Writ Dilution Dilation
My post Writ Dilution, much to my surprise, has inspired more comments than any other post on my blog. Welcome!
Commenter Stephanie points out that dilution occurs with coin rewards to ordinary quests, too. I didn't know that. I'll have to pay more attention in the future.
Commenters Stargrace and Stephanie point out that the specific problem I mentioned is likely due to the fact that quests normally degrade rewards as you level, and that this happens while you are working on the quest or writ is likely an oversight.
Which I think is more or less accurate. I have begun to wonder, though, about the entire scheme of reducing the status or gold reward as you level.
When I take a job in the real world, I don't get paid less because I'm more experienced. I might learn less while doing it, thus I don't mind reduced experience awards. I'm not explicitly promised a specific amount of experience by a quest anyway. I am promised a specific amount of gold and status.

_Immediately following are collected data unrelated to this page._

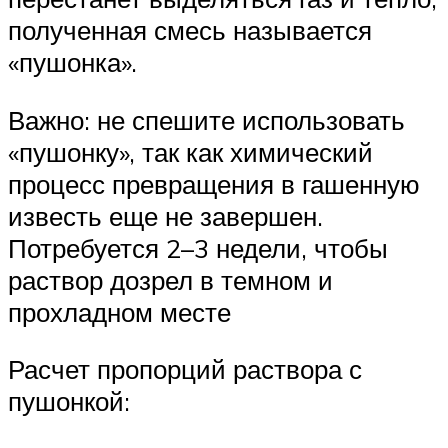
полученная смесь называется
«пушонка».
Важно: не спешите использовать
«пушонку», так как химический
процесс превращения в гашенную
известь еще не завершен.
Потребуется 2–3 недели, чтобы
раствор дозрел в темном и
прохладном месте
Расчет пропорций раствора с
пушонкой:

If I'm higher level, they will pay me less? It doesn't make sense.
Furthermore, it doesn't change my behavior in any obvious way. When I do Rush Orders, I do the hardest one available. Full stop. And I watch the rewards for cooking a rush order decrease as I become a better cook. Wha?

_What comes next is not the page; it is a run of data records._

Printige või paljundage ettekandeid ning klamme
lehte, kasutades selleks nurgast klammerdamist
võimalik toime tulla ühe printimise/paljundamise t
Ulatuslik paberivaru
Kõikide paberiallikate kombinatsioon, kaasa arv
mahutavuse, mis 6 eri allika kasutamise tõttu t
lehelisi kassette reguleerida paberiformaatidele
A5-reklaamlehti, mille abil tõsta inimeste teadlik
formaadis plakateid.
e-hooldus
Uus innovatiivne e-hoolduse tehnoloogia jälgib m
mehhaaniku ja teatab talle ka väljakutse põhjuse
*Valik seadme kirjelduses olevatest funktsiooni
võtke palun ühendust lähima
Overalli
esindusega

Ask yourself this question: Each Rush Order is available to me for a span of about 15 levels. If we were to take the average of the status awards over those levels and just fix the status to be that average over those entire 15 levels, what difference would it make? Would there be an exploit? I can't see one. Would I change my behavior and not do a harder Rush Order when it becomes available? No, because the harder one would still have a bigger reward.
Some programmer (and I'm a programmer, so it might have been me) had to write code that made coin and status rewards decline as the character levels. Maybe it reused code for experience rewards, so it wasn't too much trouble. But it was some effort. But I can't see the value add of that effort. How does this make the game more fun to play? How does it prevent exploits? How does it build community? I don't see the value in it.
Mind you, three years ago, I was probably all for it. But since then I've played other games that don't do it and realized it wasn't adding anything. It just seems like SOE is cracking the whip at me for no good reason.
Some commenters have suggested that I use /feedback. I've used it before, and I probably will on this issue. However, even though I don't think this blog is all that influential, I still think it has more visibility than a single /feedback. So I'll post about it here. And in some regards, there's a philosophical argument here for fewer mechanics. Which doesn't belong in a /feedback.
You know, when a mob I didn't see jumps out from around a corner, I think, "Well done, level designer". Well, actually first I think, "Oh ******! Time to mez". That's the kind of thing the game devs should be trying to torment you with. Or putting red sparklies in new zones and not telling anyone. Hurt me like that some more. But the dilution of writ and quest rewards isn't like that. I say, no thanks.